The Uniform Commercial Code creates the legal foundation and structure of American business transactions.  Everyone engaging in commercial transactions in the United States, on any level, is directly impacted by the Code.  The Uniform Commercial Code was written by some of the best legal minds in the history of the United States legal system.  Their expertise, and the resulting statutory scheme, was greatly enhanced by direct input from leaders in the business and banking communites, thereby insuring that this law would reflect the reality of the business world.

The Uniform Commercial Code governs virtually every phase of a commercial transaction in goods, at the wholesale or retail level: the Code governs all sales and leases of tangible personal property; negotiable instruments such as checks, promissory notes, and bank drafts; the relationship between a bank and its customer; electronic funds transfers; letters of credit; movement of goods in commerce; the sale of commodity paper; and secured financing of goods.

In addition to the 29.4 million small businesses in America whose daily activities are governed and regulated by the UCC, every purchasing consumer in America consistently interacts with the Uniform Commercial Code.

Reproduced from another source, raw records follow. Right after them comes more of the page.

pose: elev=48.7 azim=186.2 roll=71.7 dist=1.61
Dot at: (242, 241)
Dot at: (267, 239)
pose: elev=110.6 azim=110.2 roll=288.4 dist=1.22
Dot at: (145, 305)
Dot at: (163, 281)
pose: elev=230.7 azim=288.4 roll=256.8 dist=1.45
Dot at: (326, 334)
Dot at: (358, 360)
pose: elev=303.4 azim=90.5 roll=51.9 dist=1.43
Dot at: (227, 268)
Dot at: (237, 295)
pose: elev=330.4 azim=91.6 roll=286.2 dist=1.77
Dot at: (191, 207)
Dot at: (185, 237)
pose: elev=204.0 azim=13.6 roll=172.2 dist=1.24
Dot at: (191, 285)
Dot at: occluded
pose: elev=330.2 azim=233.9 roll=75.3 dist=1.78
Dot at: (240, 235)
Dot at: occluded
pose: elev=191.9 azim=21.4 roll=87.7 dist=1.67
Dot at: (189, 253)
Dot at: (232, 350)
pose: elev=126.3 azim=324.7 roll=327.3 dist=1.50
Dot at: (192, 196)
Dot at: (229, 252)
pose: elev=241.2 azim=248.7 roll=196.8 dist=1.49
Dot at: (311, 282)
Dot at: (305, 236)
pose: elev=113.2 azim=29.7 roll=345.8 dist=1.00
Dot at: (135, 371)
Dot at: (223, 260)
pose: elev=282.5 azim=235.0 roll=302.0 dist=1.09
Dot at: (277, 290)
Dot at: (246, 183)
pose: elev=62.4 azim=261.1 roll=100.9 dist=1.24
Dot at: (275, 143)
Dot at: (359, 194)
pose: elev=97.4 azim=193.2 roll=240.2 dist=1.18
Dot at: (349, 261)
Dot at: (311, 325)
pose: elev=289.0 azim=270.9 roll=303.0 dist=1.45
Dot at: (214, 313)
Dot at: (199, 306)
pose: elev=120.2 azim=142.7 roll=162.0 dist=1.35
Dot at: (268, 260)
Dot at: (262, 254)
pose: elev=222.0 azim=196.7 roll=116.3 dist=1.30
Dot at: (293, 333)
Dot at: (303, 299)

Anyone engaged in business in the United States needs a solid working knowledge of the Uniform Commercial Code.  Such a base of information will increase efficiency, minimize exposure, and generally create a smoother business operation.  This flows from the fact that the UCC incorporates many standard methods of doing business within its text, and creates vehicles whereby new methods can be integrated within the statutory framework of the Code.